## EXERCISE DIRECTIONS
Continue the article on the FBI's findings about the Horizon bridge theft, starting after its last sentence.

## GIVEN TEXT
The theft of $100 million from the Horizon bridge of American crypto company Harmony last June was carried out by two cyber groups linked to North Korea, the Lazarus Group and APT38, according to the Federal Bureau of Investigation on Monday.
"Through our investigation, we were able to confirm that the Lazarus Group and APT38, cyber actors associated with the DPRK, are responsible for the theft of $100 million of virtual currency from Harmony's Horizon bridge," the FBI said in a statement.
The groups used the Railgun privacy protocol on Jan.13 to launder more than $60 million worth of Ethereum that had been taken in the crime in June, according to a statement from the FBI.
According to the FBI, a part of the stolen Ethereum was thereafter transported to multiple virtual asset providers and converted to bitcoin.
Interestingly, Binance discovered the hackers were attempting to launder cash through the Huobi crypto exchange and swiftly supported it in freezing and reclaiming the digital assets deposited by the hackers, according to CEO Changpeng Zhao.
The FBI said North Korea's theft and laundering of virtual currency is used to fund its ballistic missile and Weapons of Mass Destruction programs.
The Harmony Bridge hack in 2022 was the result of security flaws in Harmony's Horizon Ethereum bridge, which allowed cyber attackers to steal a lot of assets kept in the bridge via 11 transactions.
In June, Reuters cited three online research companies in its findings that North Korean hackers were most likely responsible for the attack on Harmony.

## AVAILABLE DATA
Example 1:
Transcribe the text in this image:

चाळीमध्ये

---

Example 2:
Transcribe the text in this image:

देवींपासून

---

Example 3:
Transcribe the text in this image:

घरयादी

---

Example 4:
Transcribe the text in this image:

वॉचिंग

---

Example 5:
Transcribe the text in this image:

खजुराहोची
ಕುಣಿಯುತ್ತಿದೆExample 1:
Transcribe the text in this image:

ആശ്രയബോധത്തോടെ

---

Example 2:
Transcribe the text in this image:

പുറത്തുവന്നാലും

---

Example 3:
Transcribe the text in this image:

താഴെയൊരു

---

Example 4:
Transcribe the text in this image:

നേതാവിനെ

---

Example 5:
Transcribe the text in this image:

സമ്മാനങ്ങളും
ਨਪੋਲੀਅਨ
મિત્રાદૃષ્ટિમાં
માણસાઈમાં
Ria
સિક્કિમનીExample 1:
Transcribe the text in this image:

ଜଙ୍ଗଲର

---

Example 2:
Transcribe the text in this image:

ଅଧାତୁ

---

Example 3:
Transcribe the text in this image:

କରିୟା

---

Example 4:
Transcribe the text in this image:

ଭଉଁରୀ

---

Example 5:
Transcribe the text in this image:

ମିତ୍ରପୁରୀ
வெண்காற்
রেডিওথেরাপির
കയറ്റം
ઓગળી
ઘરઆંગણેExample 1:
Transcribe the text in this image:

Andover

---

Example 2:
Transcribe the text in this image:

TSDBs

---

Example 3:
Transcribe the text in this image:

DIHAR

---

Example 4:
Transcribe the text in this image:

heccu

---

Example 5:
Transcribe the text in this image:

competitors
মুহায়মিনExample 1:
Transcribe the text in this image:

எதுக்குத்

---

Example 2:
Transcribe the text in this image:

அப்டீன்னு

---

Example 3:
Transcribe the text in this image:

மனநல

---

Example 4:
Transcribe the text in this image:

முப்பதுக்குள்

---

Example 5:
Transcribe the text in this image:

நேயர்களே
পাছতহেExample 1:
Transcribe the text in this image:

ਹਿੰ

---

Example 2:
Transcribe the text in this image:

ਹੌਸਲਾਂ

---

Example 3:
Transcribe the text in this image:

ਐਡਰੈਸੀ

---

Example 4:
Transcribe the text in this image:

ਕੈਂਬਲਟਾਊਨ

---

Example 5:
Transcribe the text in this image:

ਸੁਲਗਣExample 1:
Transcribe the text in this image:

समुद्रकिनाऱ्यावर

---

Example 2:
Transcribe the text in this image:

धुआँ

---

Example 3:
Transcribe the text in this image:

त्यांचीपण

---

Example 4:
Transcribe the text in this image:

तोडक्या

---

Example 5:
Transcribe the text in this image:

## OUTPUT OF THE EXERCISE
The US Attorney's Office and the US Justice Department's crypto unit, according to the FBI, have all continued "to identify and disrupt North Korea's theft and laundering of virtual currency, which is used to support North Korea's ballistic missile and Weapons of Mass Destruction programs."
The Lazarus group is a well-known hacker outfit that has allegedly been involved in a number of significant crypto industry exploits and has been implicated in the $600 million Ronin Bridge hack from March of last year.
Following the hack, the United States Treasury Department Office of Foreign Assets Control updated its Specially Designated Nationals and Blocked Persons (SDN) list to add the Lazarus Group in April 2022.
In response to the Ronin Bridge incident, the FBI and Cybersecurity and Infrastructure Security Agency issued a warning alert about North Korean state-sponsored cyber threats against blockchain companies the same month.